I host a mail server for 2 (small) businesses, both rely on their web site to win customers. Both sell products which require communication with the customer (usually through email).
The mail server gets about 6000+ emails per day. As of now:
- Spamhaus SBL blocked 1084 (16%)
- Spamhaus XBL blocked 2014 (30%)
- Spamassassin caught 2067 (31%)
- The virus scanner caught 105 (2%)
only 1337 (how funny) or 20% were delivered today.
Are there falso positives? Maybe. Are they killing the businesses, which rely on customer communication - NO!

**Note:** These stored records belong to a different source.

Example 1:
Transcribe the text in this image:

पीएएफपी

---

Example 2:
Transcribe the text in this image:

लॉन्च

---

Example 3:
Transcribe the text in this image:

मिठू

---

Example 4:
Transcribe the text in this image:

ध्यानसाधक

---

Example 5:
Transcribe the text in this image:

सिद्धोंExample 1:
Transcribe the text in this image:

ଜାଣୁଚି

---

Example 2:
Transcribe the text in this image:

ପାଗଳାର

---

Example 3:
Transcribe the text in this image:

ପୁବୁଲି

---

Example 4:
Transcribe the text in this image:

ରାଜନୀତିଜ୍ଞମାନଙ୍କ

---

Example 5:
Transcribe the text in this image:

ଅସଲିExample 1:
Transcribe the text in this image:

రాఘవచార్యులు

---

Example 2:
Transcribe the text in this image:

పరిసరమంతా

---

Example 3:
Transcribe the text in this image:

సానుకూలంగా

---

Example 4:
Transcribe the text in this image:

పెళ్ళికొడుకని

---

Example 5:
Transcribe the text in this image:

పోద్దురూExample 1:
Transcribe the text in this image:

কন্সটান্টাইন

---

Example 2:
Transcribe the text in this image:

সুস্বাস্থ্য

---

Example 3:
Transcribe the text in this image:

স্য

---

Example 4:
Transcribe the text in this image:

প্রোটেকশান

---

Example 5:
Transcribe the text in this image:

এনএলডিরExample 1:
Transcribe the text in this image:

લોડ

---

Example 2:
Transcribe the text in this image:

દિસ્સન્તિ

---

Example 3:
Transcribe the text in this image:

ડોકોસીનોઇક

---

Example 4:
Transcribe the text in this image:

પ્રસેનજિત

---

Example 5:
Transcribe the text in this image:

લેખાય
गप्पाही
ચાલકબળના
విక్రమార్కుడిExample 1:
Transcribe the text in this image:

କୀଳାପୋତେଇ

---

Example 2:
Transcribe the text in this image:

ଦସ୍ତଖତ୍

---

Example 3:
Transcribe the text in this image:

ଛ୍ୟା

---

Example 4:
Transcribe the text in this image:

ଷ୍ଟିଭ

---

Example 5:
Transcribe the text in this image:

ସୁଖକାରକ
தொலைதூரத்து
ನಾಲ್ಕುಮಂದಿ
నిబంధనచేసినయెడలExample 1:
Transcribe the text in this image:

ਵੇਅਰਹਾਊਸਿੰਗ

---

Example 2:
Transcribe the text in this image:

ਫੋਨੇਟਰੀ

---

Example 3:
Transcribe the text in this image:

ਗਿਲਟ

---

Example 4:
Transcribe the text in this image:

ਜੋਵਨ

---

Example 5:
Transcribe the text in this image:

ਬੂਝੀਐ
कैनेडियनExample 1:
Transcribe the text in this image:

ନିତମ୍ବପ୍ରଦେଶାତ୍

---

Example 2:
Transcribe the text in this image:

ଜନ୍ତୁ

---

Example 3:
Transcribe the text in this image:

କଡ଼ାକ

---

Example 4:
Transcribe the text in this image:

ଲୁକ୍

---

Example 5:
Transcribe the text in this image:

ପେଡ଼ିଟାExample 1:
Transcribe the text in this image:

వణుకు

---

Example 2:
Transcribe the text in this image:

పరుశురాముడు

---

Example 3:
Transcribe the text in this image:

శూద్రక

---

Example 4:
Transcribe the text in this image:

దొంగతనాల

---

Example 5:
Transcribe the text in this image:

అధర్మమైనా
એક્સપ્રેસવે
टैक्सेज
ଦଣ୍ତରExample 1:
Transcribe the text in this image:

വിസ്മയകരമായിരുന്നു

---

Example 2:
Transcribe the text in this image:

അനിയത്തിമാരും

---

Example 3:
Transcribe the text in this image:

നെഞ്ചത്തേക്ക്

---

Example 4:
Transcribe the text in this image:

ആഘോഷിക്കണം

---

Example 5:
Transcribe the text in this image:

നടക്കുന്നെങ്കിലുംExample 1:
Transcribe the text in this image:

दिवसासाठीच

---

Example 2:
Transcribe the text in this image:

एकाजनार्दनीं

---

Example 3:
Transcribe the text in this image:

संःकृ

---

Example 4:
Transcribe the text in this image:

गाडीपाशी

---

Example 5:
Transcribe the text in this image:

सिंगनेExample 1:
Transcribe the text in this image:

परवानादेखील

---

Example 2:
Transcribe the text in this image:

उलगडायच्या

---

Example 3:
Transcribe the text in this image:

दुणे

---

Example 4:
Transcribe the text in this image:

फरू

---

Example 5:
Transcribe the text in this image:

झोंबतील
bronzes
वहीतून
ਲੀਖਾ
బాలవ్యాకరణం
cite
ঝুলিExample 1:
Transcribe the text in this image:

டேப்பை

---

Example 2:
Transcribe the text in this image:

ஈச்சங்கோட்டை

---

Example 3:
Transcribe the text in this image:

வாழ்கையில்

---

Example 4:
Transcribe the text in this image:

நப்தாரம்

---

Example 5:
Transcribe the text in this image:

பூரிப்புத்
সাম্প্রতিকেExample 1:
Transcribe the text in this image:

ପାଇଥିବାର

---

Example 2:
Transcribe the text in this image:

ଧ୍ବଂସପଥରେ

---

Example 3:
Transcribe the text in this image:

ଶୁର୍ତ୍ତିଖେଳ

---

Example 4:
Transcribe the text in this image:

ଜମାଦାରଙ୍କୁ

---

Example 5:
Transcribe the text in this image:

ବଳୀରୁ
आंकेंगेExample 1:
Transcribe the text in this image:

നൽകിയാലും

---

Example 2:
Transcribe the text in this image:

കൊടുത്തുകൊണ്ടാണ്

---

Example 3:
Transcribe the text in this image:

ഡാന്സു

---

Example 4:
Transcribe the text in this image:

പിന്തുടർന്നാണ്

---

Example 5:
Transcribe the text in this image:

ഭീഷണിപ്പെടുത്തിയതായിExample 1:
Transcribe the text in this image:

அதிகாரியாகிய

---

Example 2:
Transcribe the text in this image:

Going throught 1000+ spam emails a day would CERTAINLY have them go out of business. In fact, both business owners decided to have the Spamassassin spams discarded serverside. As in, they dont even want to go through them to check for false positives (anymore). Why? Because once again, if they had to check 1000 emails a day for false posisitves, they would never be able to read their legitimate emails.
Also, maybe there are some customers who try emailing them once and then give up, but I would suspect that most people are smart enough to pick up the phone or try a different form of communication.
Both businesses, are doing fine.
So it's a business tradeoff. Maybe you lose a few people through false positives, but you're gonna get your other customers served quicker and can build a reputation for good service.
YMMV
Cheers,
Andre
Well actually I don't get spam but that is because I use a very paranoid email strategy.
MMO Quests are like orgasms:
You may solo them, I prefer them in a group.